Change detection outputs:
....................
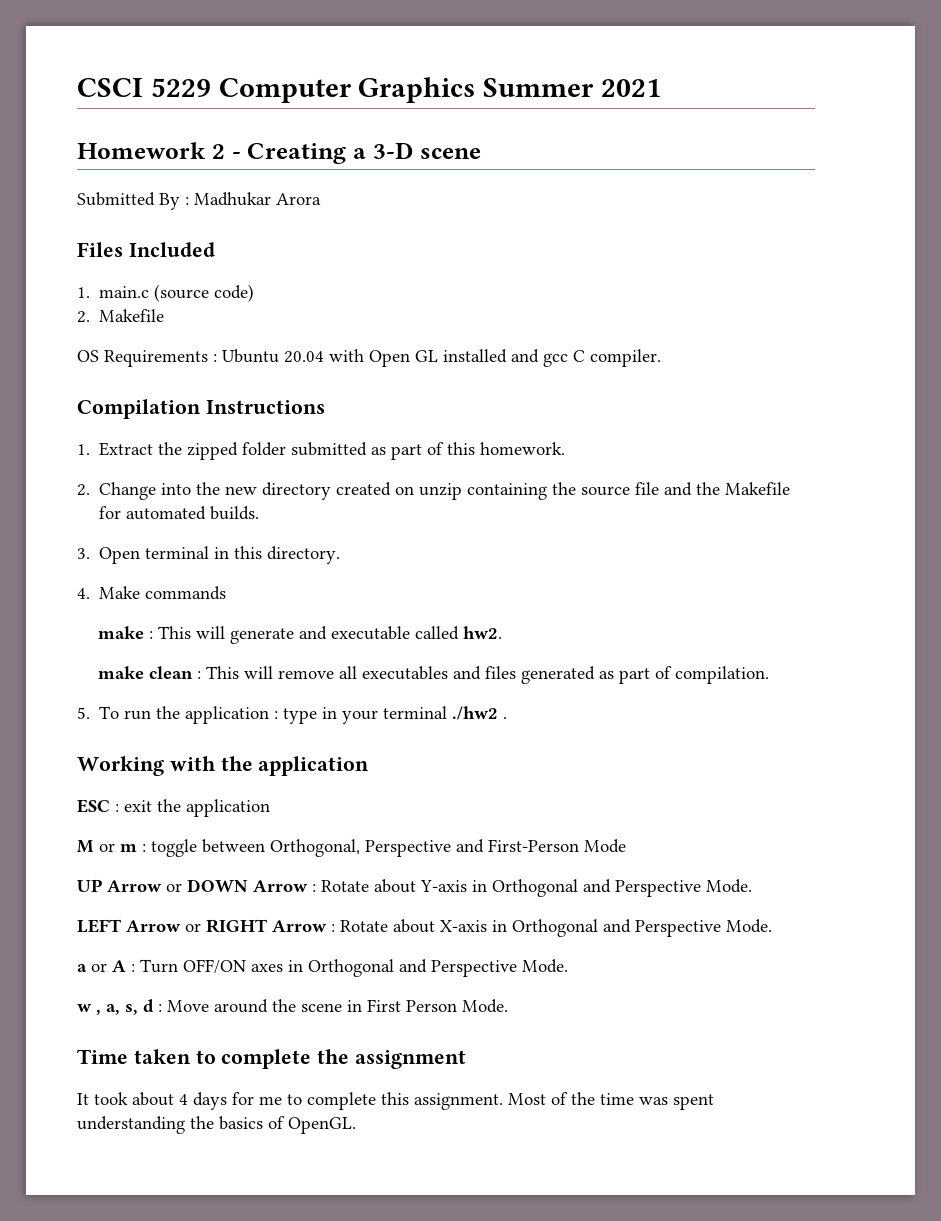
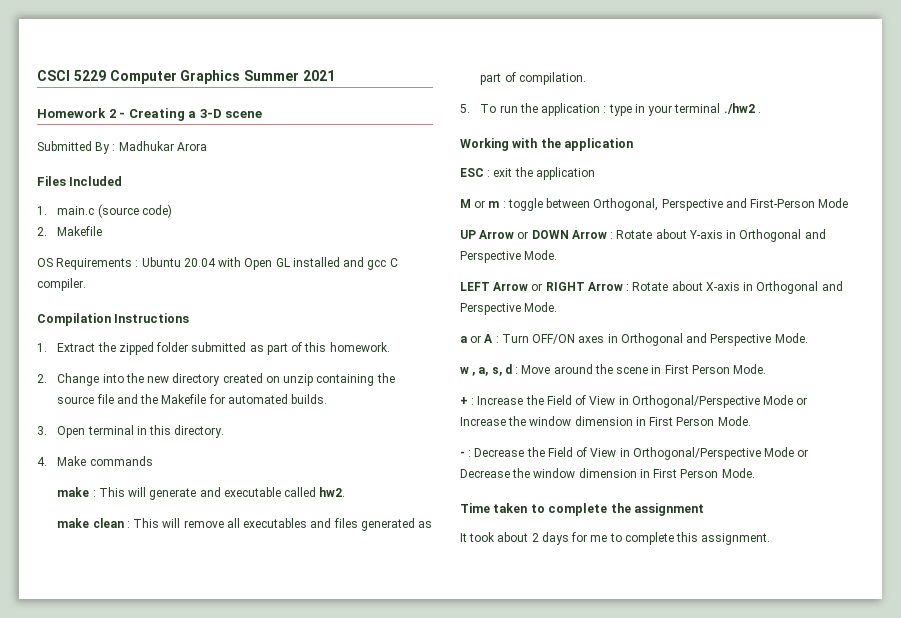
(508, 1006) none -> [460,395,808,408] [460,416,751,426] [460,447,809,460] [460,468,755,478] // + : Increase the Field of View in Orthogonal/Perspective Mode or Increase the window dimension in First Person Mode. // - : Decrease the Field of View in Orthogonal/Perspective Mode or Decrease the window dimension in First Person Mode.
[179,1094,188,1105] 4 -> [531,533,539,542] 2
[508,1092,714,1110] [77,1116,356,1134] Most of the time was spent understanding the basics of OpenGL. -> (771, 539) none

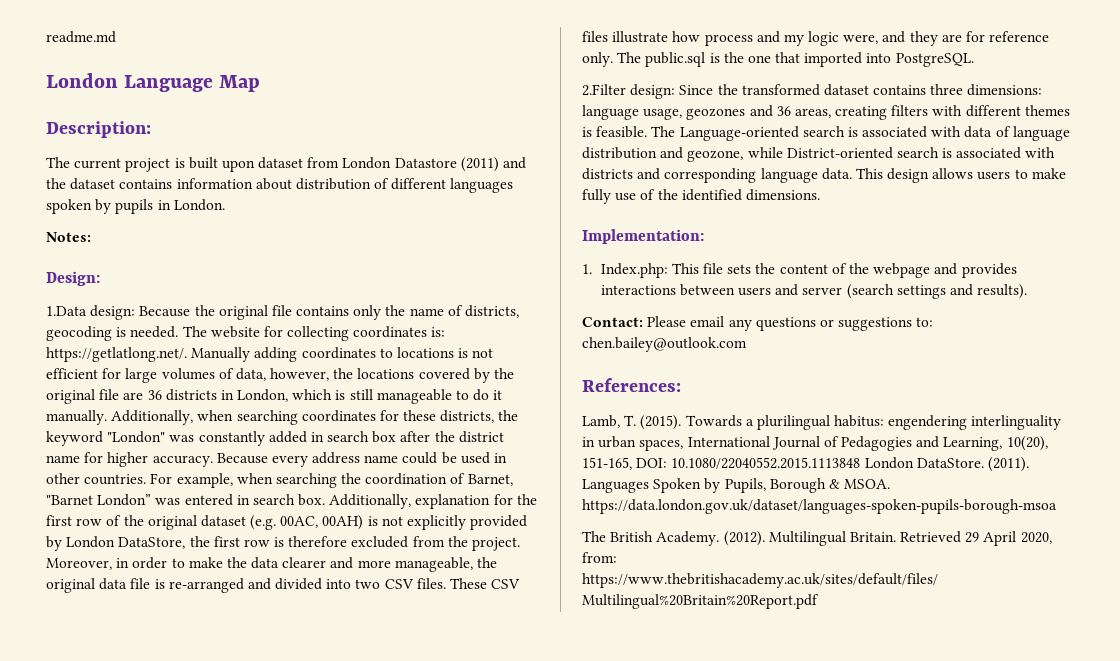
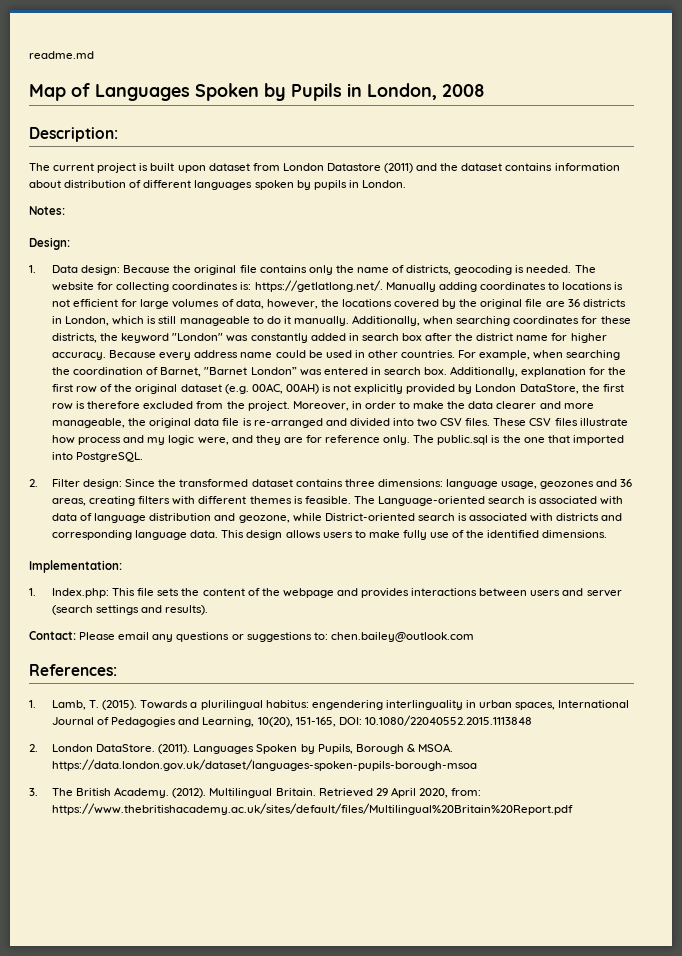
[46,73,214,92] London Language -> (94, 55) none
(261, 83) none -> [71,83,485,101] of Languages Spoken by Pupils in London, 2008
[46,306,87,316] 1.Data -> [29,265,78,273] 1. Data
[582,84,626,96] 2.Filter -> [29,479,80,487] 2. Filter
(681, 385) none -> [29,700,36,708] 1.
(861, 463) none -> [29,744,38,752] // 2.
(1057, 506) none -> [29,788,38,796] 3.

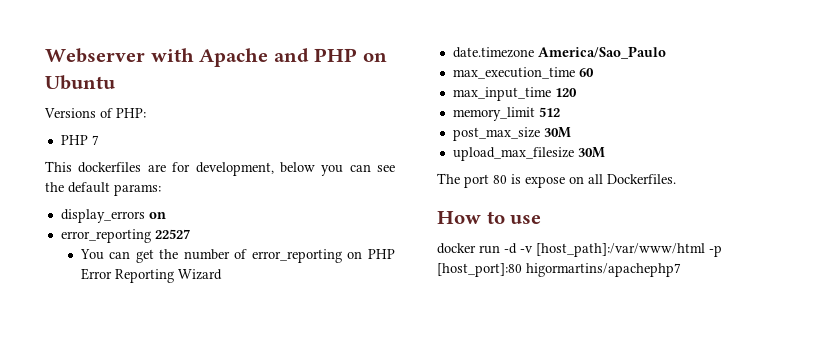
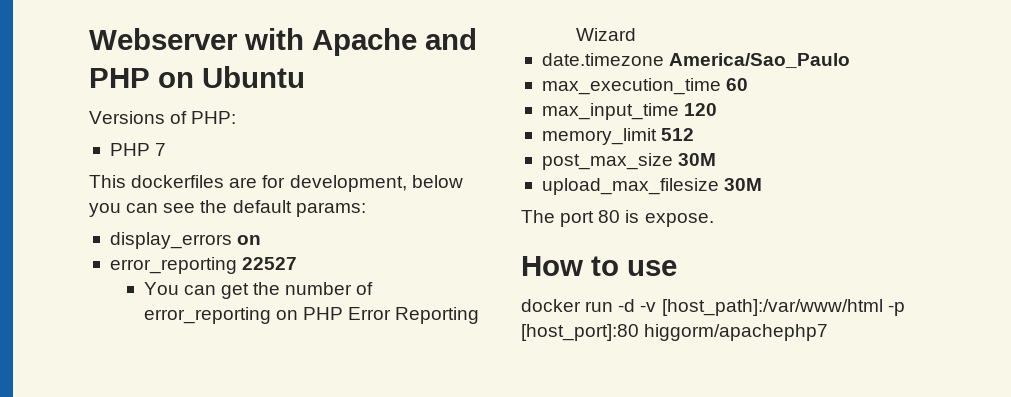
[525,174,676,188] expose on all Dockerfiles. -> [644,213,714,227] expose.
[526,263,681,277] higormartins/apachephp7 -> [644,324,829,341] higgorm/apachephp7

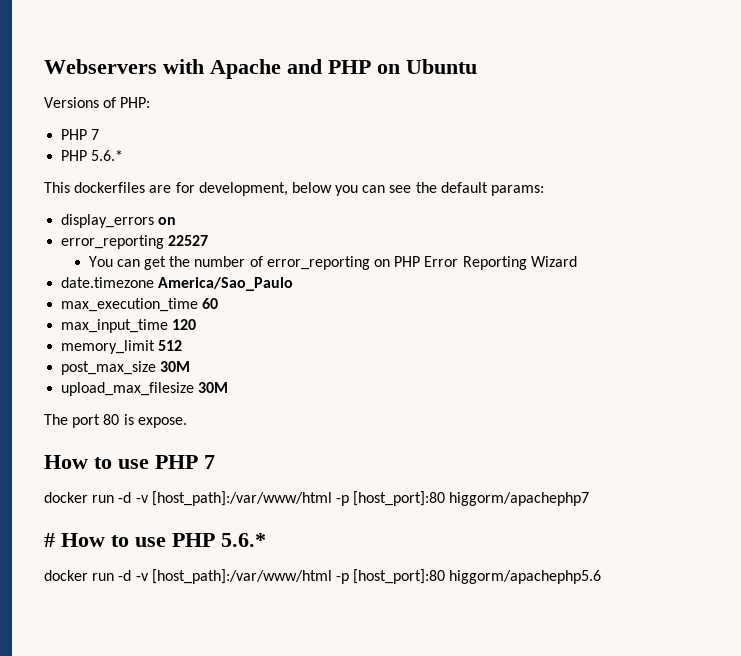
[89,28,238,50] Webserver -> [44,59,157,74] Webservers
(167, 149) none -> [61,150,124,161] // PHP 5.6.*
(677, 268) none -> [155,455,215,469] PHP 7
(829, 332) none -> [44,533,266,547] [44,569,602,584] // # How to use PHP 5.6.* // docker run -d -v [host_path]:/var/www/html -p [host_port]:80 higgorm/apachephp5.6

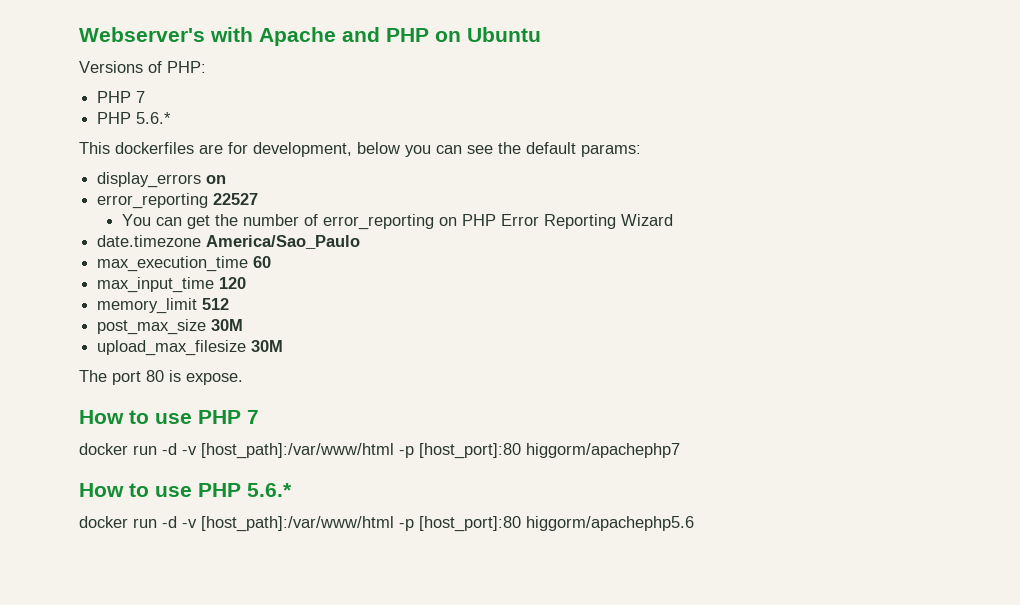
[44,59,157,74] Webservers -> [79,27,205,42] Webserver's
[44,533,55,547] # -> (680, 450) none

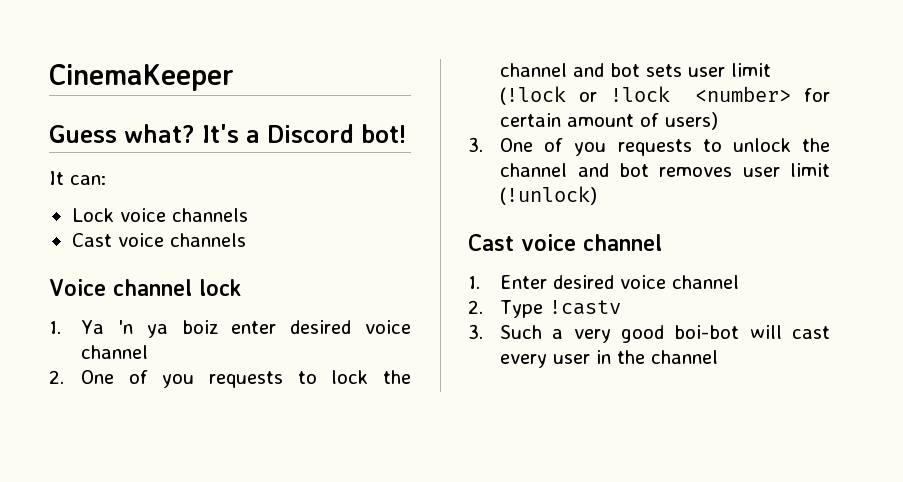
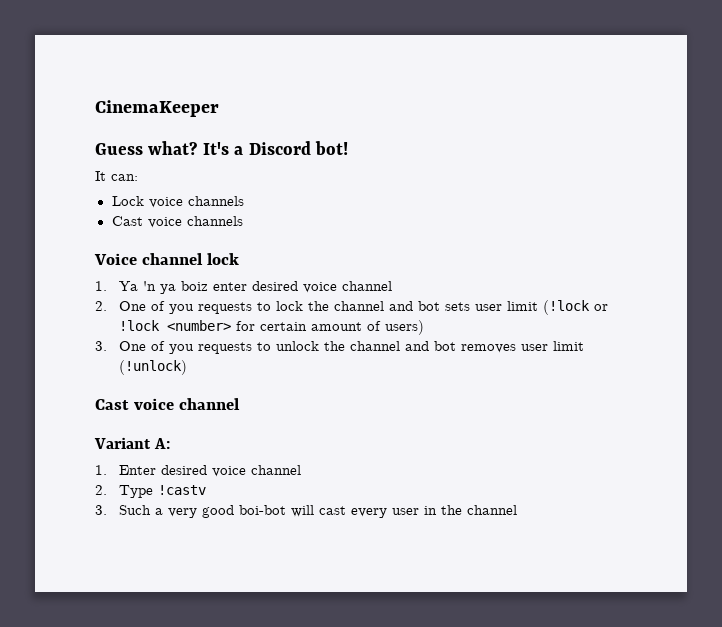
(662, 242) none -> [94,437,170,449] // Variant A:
....................
> [Directions for this task]
Please set down only the lines from the one containing "(829, 332) none" through the end of the entries, exactly as they stand, both ends included and with no pictures.

> [Answer to this task]
(829, 332) none -> [44,533,266,547] [44,569,602,584] // # How to use PHP 5.6.* // docker run -d -v [host_path]:/var/www/html -p [host_port]:80 higgorm/apachephp5.6

[44,59,157,74] Webservers -> [79,27,205,42] Webserver's
[44,533,55,547] # -> (680, 450) none

(662, 242) none -> [94,437,170,449] // Variant A:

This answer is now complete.